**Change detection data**
-- Opening Marker --

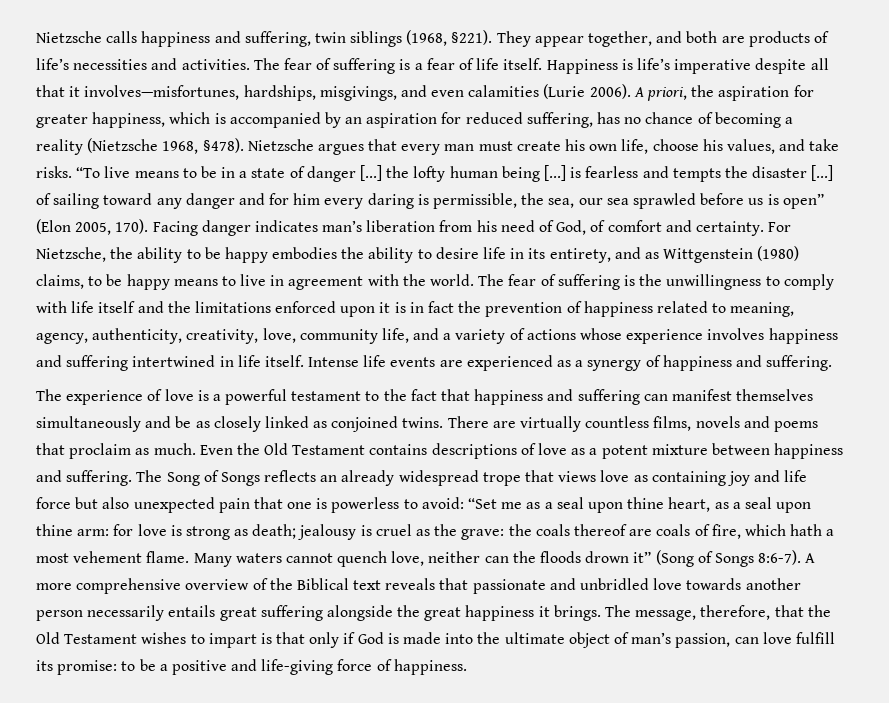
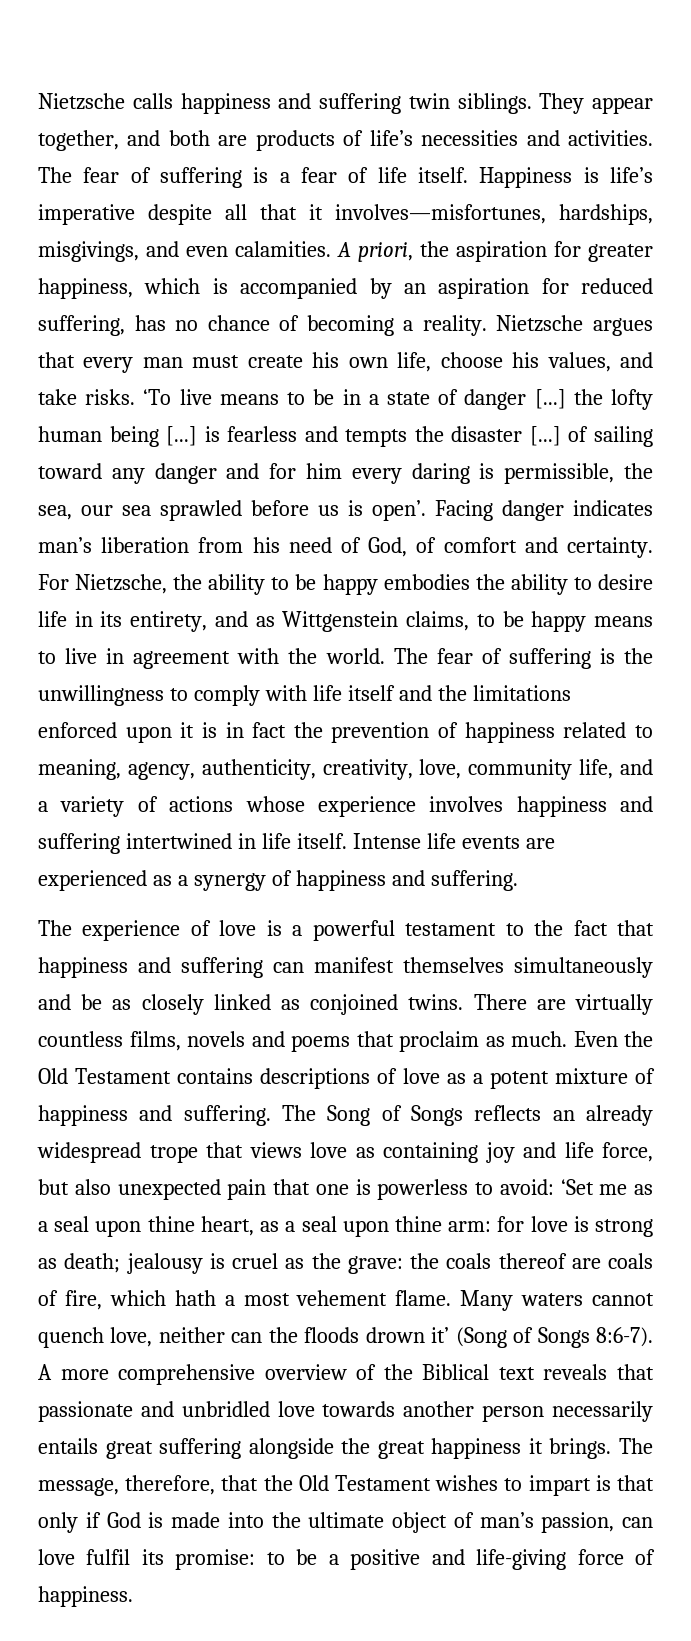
[244,30,493,47] suffering, twin siblings (1968, §221). -> [319,93,532,114] suffering twin siblings.
[468,84,631,99] calamities (Lurie 2006). -> [235,241,331,257] calamities.
[36,138,244,155] reality (Nietzsche 1968, §478). -> [422,315,487,336] reality.
[76,167,101,178] “To -> [143,389,172,405] ‘To
[782,193,824,209] [36,219,149,235] open” (Elon 2005, 170). -> [372,500,426,521] open’.
[757,246,800,261] (1980) -> (399, 621) none
[711,443,770,455] between -> [635,1068,656,1084] of
[36,497,71,509] force -> [602,1142,653,1162] force,
[468,498,498,509] “Set -> [560,1179,594,1195] ‘Set
[633,551,652,563] it” -> [431,1327,450,1343] it’
[795,632,835,644] fulfill -> [86,1549,131,1565] fulfil

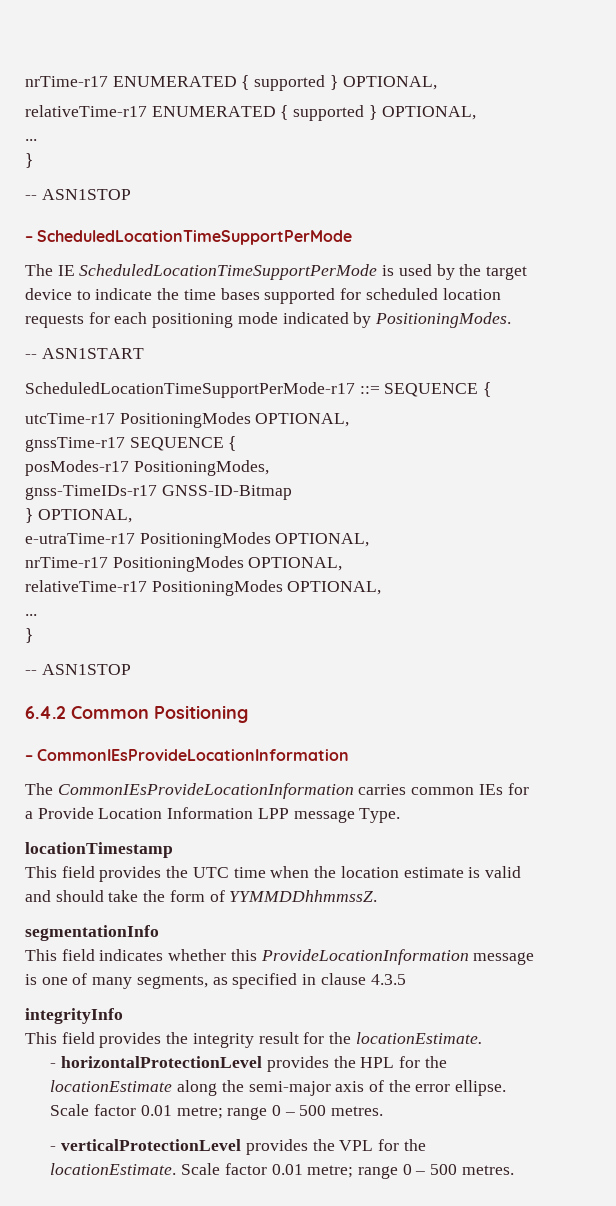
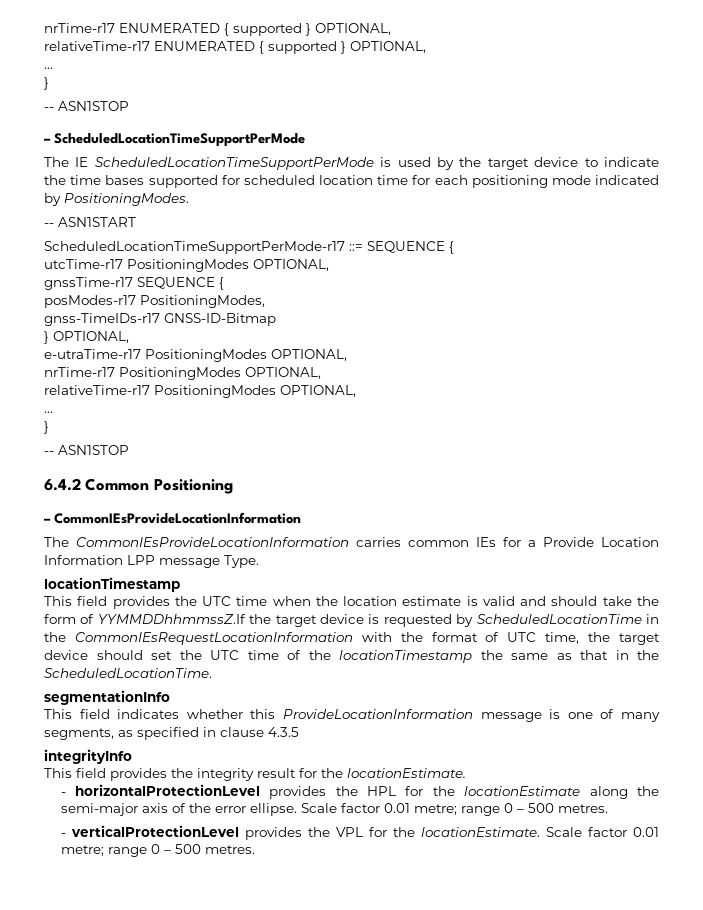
[25,314,84,328] requests -> [377,175,409,185] time
[229,890,378,902] YYMMDDhhmmssZ. -> [97,614,659,627] [44,632,661,645] [44,650,659,663] [44,668,212,678] YYMMDDhhmmssZ.If the target device is requested by ScheduledLocationTime in the CommonIEsRequestLocationInformation with the format of UTC time, the target device should set the UTC time of the locationTimestamp the same as that in the ScheduledLocationTime.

-- Closing Marker --

**WHAT TO WORK ON**
Begin at the first line of the entries above and return each line exactly, stopping after the line that contains "[25,314,84,328] requests ->". Pictures do not belong in the copy.

**OUTPUT OF THE TASK**
[244,30,493,47] suffering, twin siblings (1968, §221). -> [319,93,532,114] suffering twin siblings.
[468,84,631,99] calamities (Lurie 2006). -> [235,241,331,257] calamities.
[36,138,244,155] reality (Nietzsche 1968, §478). -> [422,315,487,336] reality.
[76,167,101,178] “To -> [143,389,172,405] ‘To
[782,193,824,209] [36,219,149,235] open” (Elon 2005, 170). -> [372,500,426,521] open’.
[757,246,800,261] (1980) -> (399, 621) none
[711,443,770,455] between -> [635,1068,656,1084] of
[36,497,71,509] force -> [602,1142,653,1162] force,
[468,498,498,509] “Set -> [560,1179,594,1195] ‘Set
[633,551,652,563] it” -> [431,1327,450,1343] it’
[795,632,835,644] fulfill -> [86,1549,131,1565] fulfil

[25,314,84,328] requests -> [377,175,409,185] time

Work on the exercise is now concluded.